Source excerpt:
- - - - - - -

Thus, disclosure was made by the
applicant, a prescribed agreement was concluded, which led to relief
being granted by the Commissioner
in terms of section 229. This all
took place prior to the applicant seeking the remission.
[18]
The VDP agreements were introduced by the
enactment of the Voluntary Disclosure Programme and Taxation Laws
Second Amendment Act
8 of 2010 (Act 8 of 2010). As regards the
relevant relief which would follow having made a voluntary
disclosure, section 6 of Act
8 of 2010 had applied. This section
reads as follows:
‘
Voluntary
disclosure relief
6. Despite the provisions
of any tax Act, the Commissioner must, pursuant to the making of a
valid voluntary disclosure by the applicant
and the conclusion of the
voluntary disclosure agreement under section 7—
(a)
not pursue criminal prosecution for any
statutory offence under a tax Act or a related common law offence;
(b)
grant 100 per cent relief in respect of any
penalty and additional tax (excluding a penalty imposed in terms of
regulation 5 of
the regulations issued under section 75B of the
Income Tax Act or in terms of a tax Act for the late submission of a
return or
for the late payment of tax); and
(c)
grant, in respect of a person described
in—
(i) section 3(1), 100 per
cent; or (ii) section 3(2), 50 per cent,
relief
in respect of interest otherwise payable, up to the date of
assessment described in section 9’
[19]
However, with the enactment of the Tax Act in 2011 the applicable
provision is section 229. The relief
that follows after making a
voluntary disclosure is:
‘
-
immunity from prosecution in respect of any tax offence arising from
the "default" in respect
of which the VDP application was made;
-
a reduction or waiving of the
understatement penalty that would ordinarily have been payable; and
-
the waiving of certain other penalties.’
[20]
In
terms of section 232 of the Tax Act the respondent may issue an
assessment or make a determination to give effect to the VDP
agreement. Once the aforesaid has been issued it is not subject to an
appeal or objection.

- - - - - - -

Task list:
• 1. Write out the passage on voluntary disclosure relief between "Thus, disclosure was" and "seeking the remission.", inclusive.
• 2. Answer these questions using the passage on voluntary disclosure relief above.
(a) Which Act introduced the VDP agreements?
(b) Under section 6(c), what percentage of relief on interest is granted to a person described in section 3(2)?
(c) Under section 232 of the Tax Act, what may the respondent issue or make to give effect to the VDP agreement?

Entries provided:
- - - - - - -

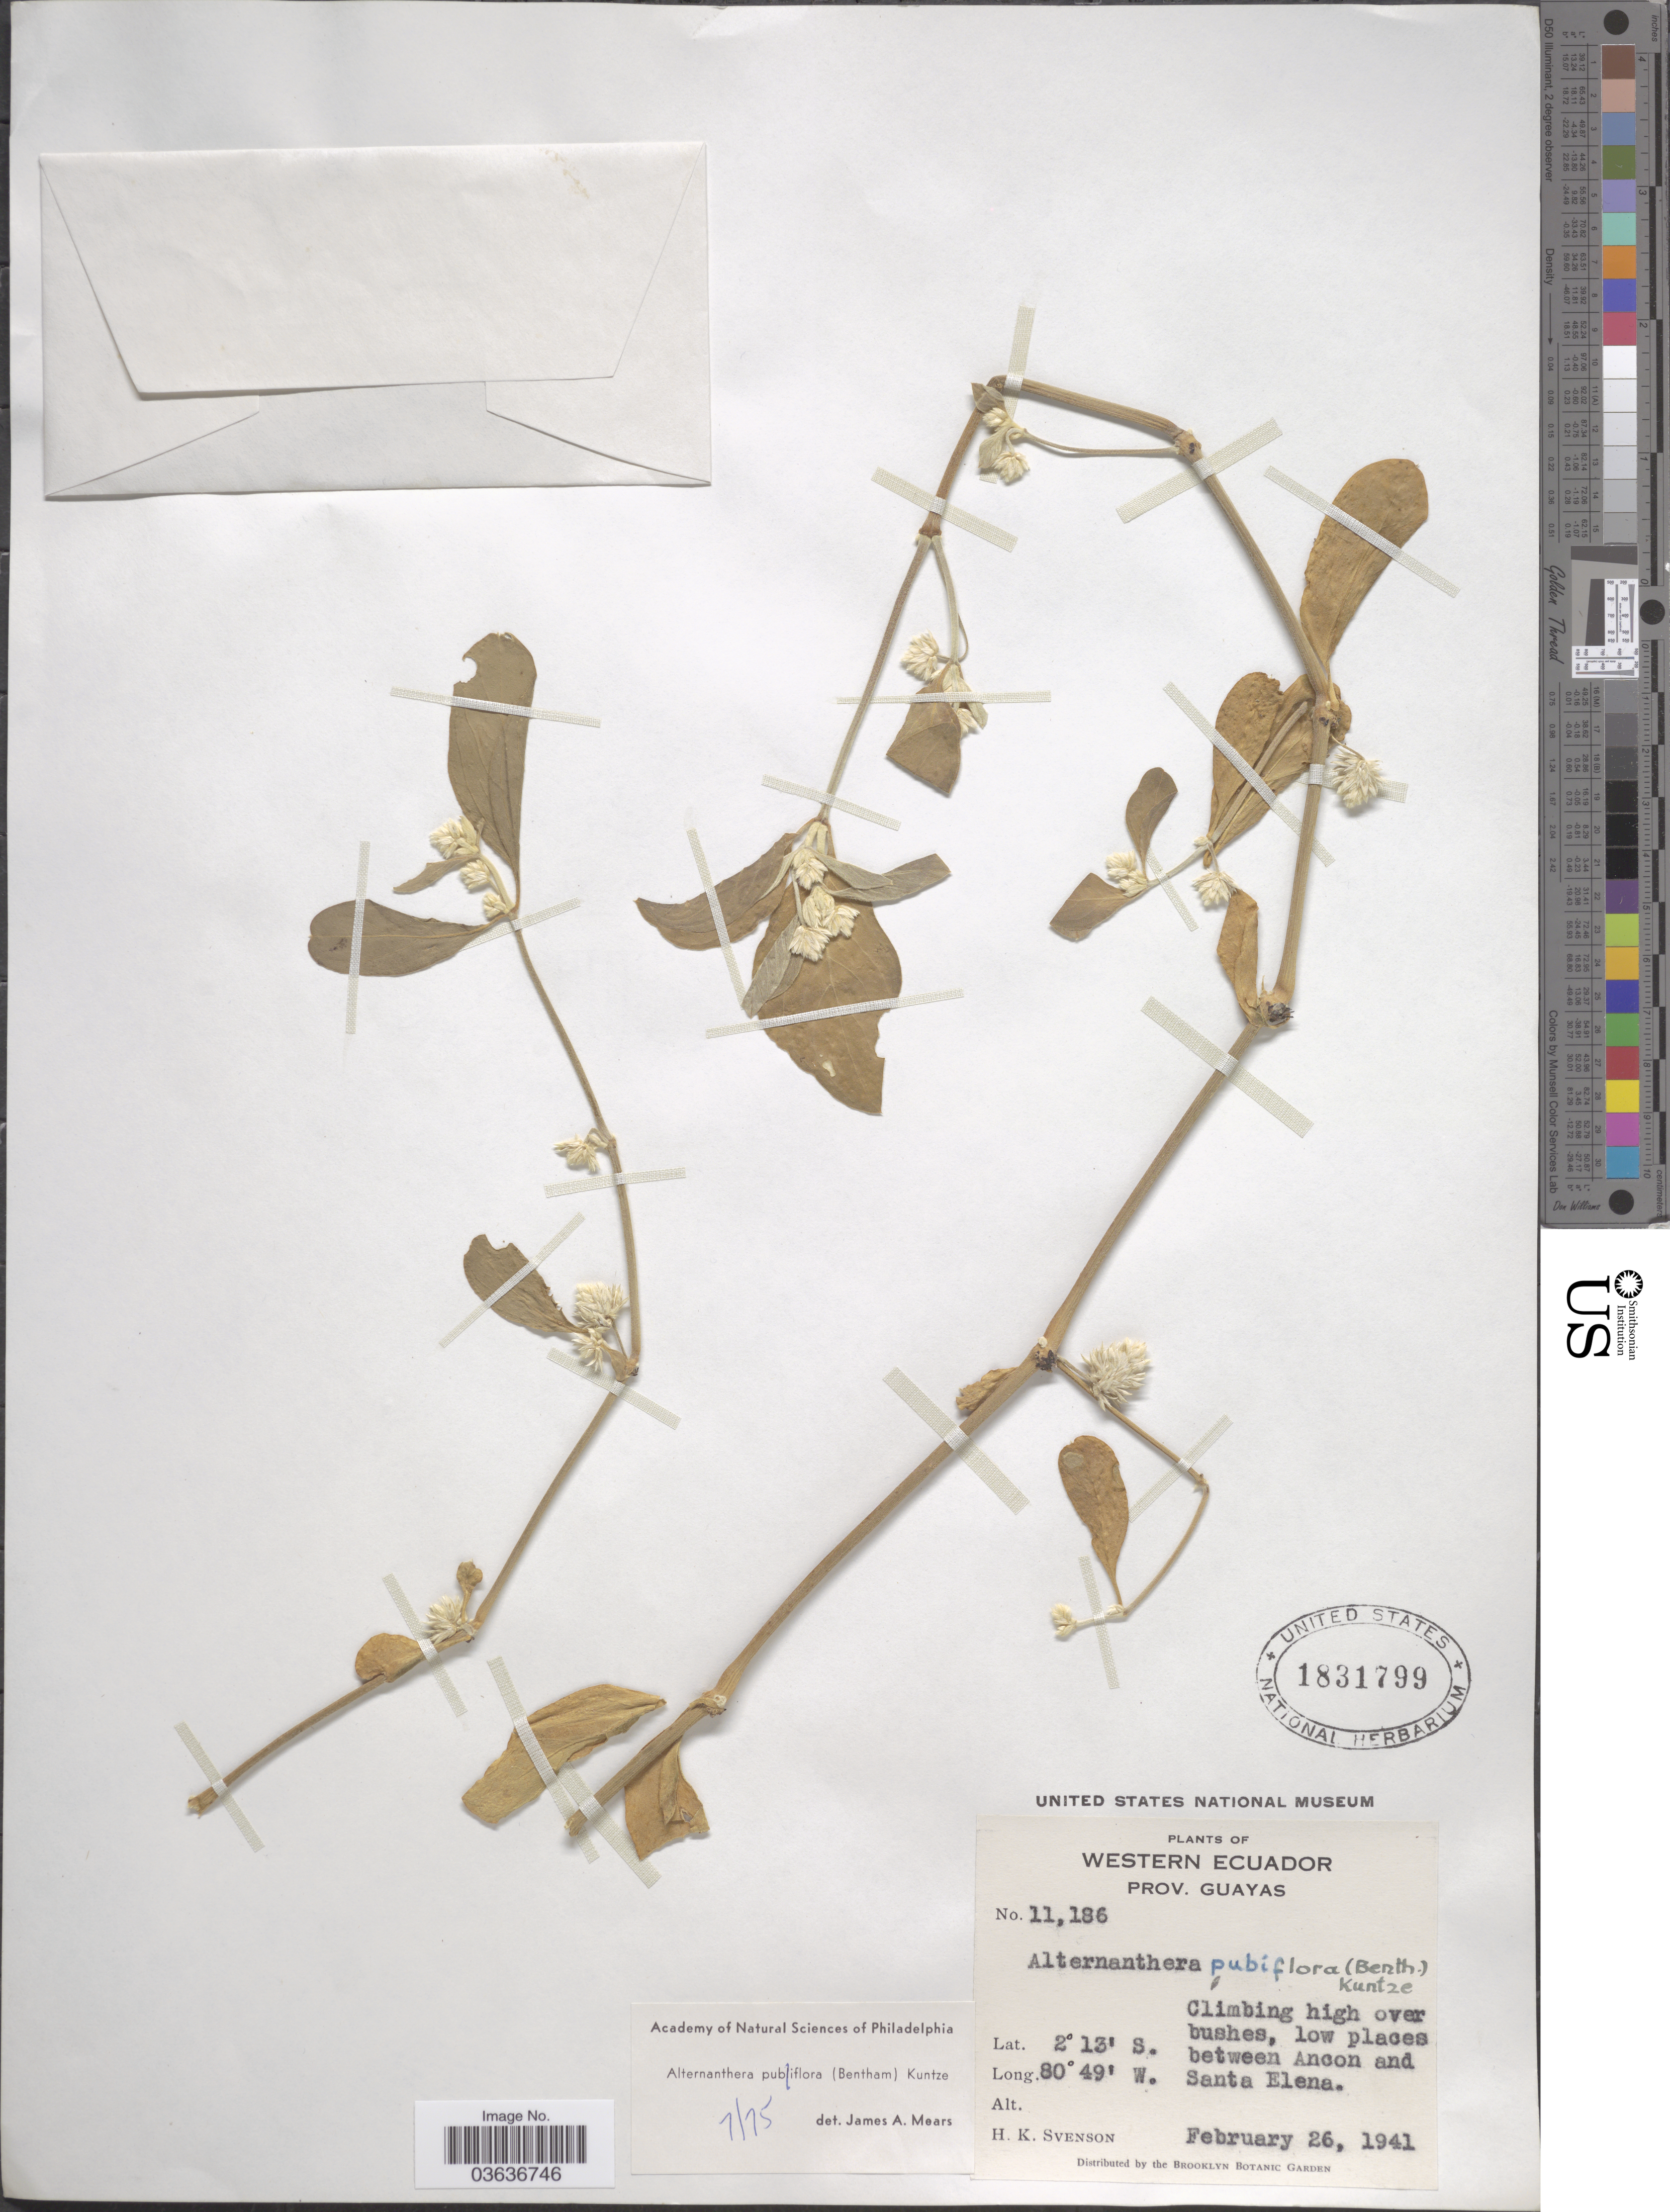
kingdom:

- - - - - - -

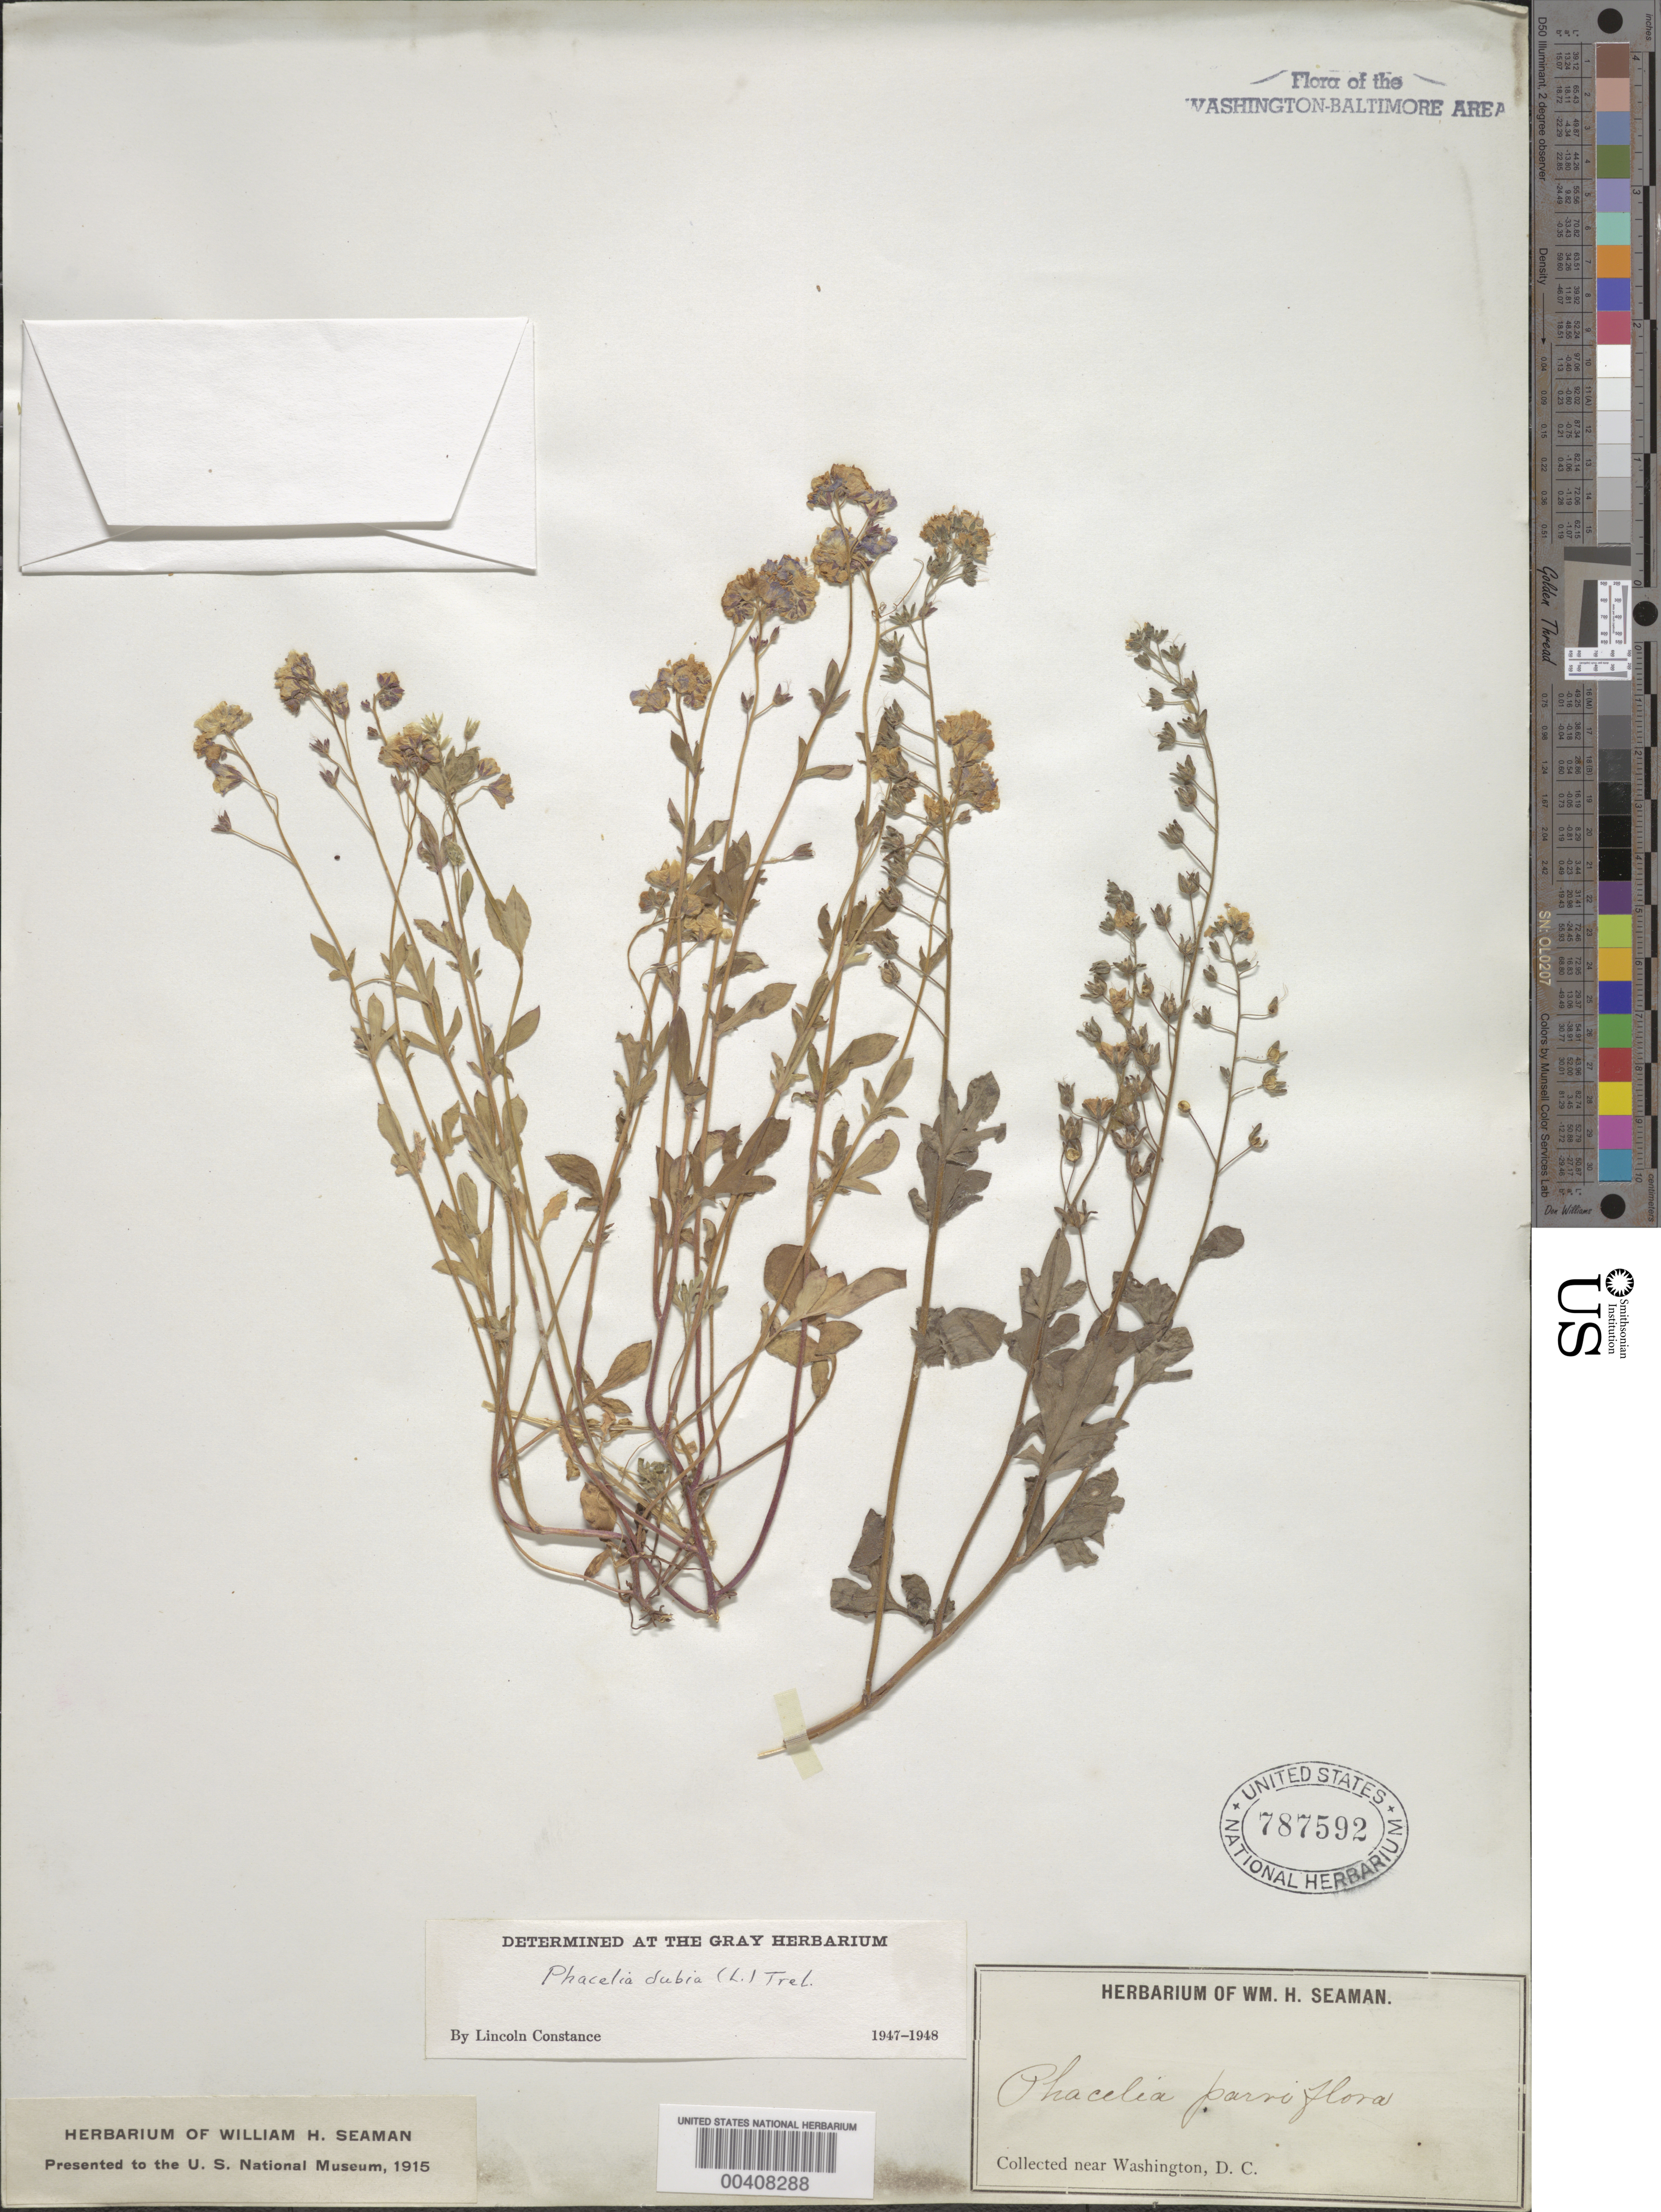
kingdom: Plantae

- - - - - - -

List of solutions:
• 1.
Thus, disclosure was made by the
applicant, a prescribed agreement was concluded, which led to relief
being granted by the Commissioner
in terms of section 229. This all
took place prior to the applicant seeking the remission.

• 2.
(a) The Voluntary Disclosure Programme and Taxation Laws Second Amendment Act 8 of 2010.
(b) 50 per cent.
(c) An assessment or a determination.